* Collected data
=== Begin Enclosure ===

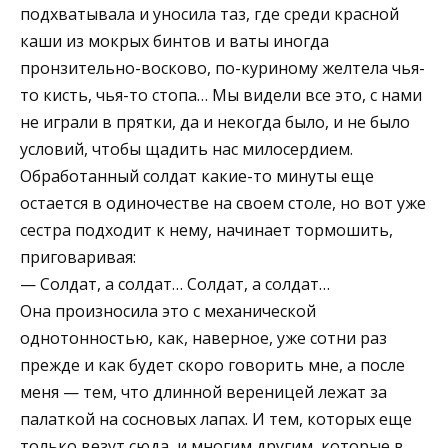
подхватывала и уносила таз, где среди красной
каши из мокрых бинтов и ваты иногда
пронзительно-восково, по-куриному желтела чья-
то кисть, чья-то стопа… Мы видели все это, с нами
не играли в прятки, да и некогда было, и не было
условий, чтобы щадить нас милосердием.
Обработанный солдат какие-то минуты еще
остается в одиночестве на своем столе, но вот уже
сестра подходит к нему, начинает тормошить,
приговаривая:
— Солдат, а солдат… Солдат, а солдат…
Она произносила это с механической
однотонностью, как, наверное, уже сотни раз
прежде и как будет скоро говорить мне, а после
меня — тем, что длинной вереницей лежат за
палаткой на сосновых лапах. И тем, которых еще
только везут сюда, и многим другим, которые в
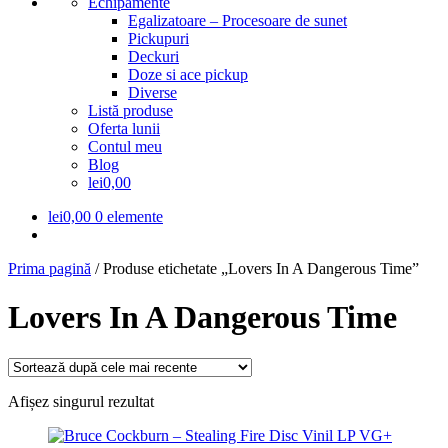
Echipamente
Egalizatoare – Procesoare de sunet
Pickupuri
Deckuri
Doze si ace pickup
Diverse
Listă produse
Oferta lunii
Contul meu
Blog
lei0,00
lei
0,00
0 elemente
Prima pagină
/
Produse etichetate „Lovers In A Dangerous Time”
Lovers In A Dangerous Time
Afișez singurul rezultat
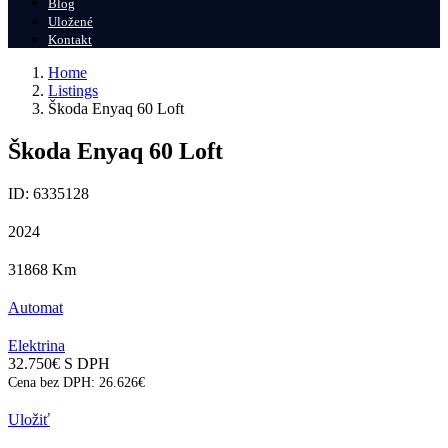
Blog
Uložené
Kontakt
Home
Listings
Škoda Enyaq 60 Loft
Škoda Enyaq 60 Loft
ID: 6335128
2024
31868
Km
Automat
Elektrina
32.750
€
S DPH
Cena bez DPH:
26.626
€
Uložiť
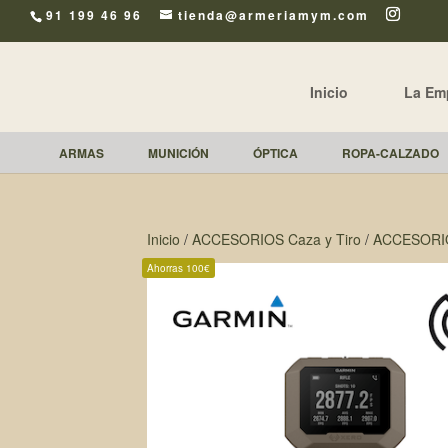
91 199 46 96
tienda@armeriamym.com
Inicio
La Em
ARMAS
MUNICIÓN
ÓPTICA
ROPA-CALZADO
Inicio
/
ACCESORIOS Caza y Tiro
/
ACCESORI
Ahorras 100€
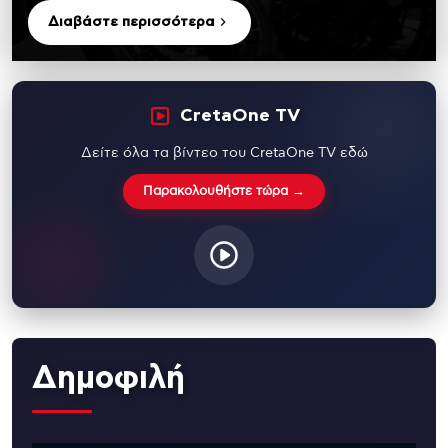
Διαβάστε περισσότερα
CretaOne TV
Δείτε όλα τα βίντεο του CretaOne TV εδώ
Παρακολουθήστε τώρα →
Δημοφιλή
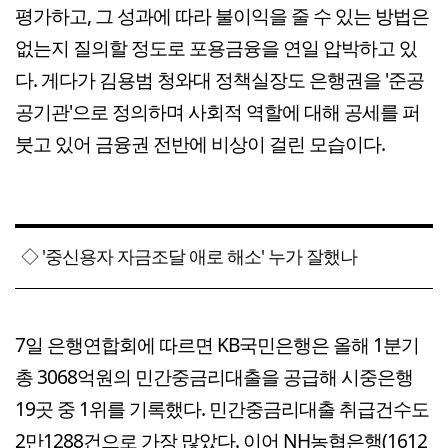
평가하고, 그 성과에 따라 불이익을 줄 수 있는 방법은
없는지 질의할 정도로 포용금융을 연일 압박하고 있
다. 게다가 김용범 청와대 정책실장도 은행권을 '준공
공기관'으로 정의하며 사회적 역할에 대해 공세를 퍼
붓고 있어 금융권 전반에 비상이 걸린 모습이다.
◇ '중신용자 자금조달 애로 해소' 누가 잘했나
7일 은행연합회에 따르면 KB국민은행은 올해 1분기
총 3068억원의 민간중금리대출을 공급해 시중은행
19곳 중 1위를 기록했다. 민간중금리대출 취급건수도
2만1288건으로 가장 많았다. 이어 NH농협은행(1612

=== End Enclosure ===

* JOB
Rewrite the stretch of the records from the line containing "91 199 46 96" through the end of the records as a Markdown table with the columns Row and Line, putting a row number beside each line and leaving out blank lines. Leave the pictures out of the table.

* WRITTEN ANSWER
| Row | Line |
|---|---|
| 1 | 91 199 46 96 |
| 2 | tienda@armeriamym.com |
| 3 | Inicio |
| 4 | La Em |
| 5 | ARMAS |
| 6 | MUNICIÓN |
| 7 | ÓPTICA |
| 8 | ROPA-CALZADO |
| 9 | Inicio |
| 10 | / |
| 11 | ACCESORIOS Caza y Tiro |
| 12 | / |
| 13 | ACCESORI |
| 14 | Ahorras 100€ |
| 15 | Διαβάστε περισσότερα |
| 16 | CretaOne TV |
| 17 | Δείτε όλα τα βίντεο του CretaOne TV εδώ |
| 18 | Παρακολουθήστε τώρα → |
| 19 | Δημοφιλή |
| 20 | 평가하고, 그 성과에 따라 불이익을 줄 수 있는 방법은 |
| 21 | 없는지 질의할 정도로 포용금융을 연일 압박하고 있 |
| 22 | 다. 게다가 김용범 청와대 정책실장도 은행권을 '준공 |
| 23 | 공기관'으로 정의하며 사회적 역할에 대해 공세를 퍼 |
| 24 | 붓고 있어 금융권 전반에 비상이 걸린 모습이다. |
| 25 | ◇ '중신용자 자금조달 애로 해소' 누가 잘했나 |
| 26 | 7일 은행연합회에 따르면 KB국민은행은 올해 1분기 |
| 27 | 총 3068억원의 민간중금리대출을 공급해 시중은행 |
| 28 | 19곳 중 1위를 기록했다. 민간중금리대출 취급건수도 |
| 29 | 2만1288건으로 가장 많았다. 이어 NH농협은행(1612 |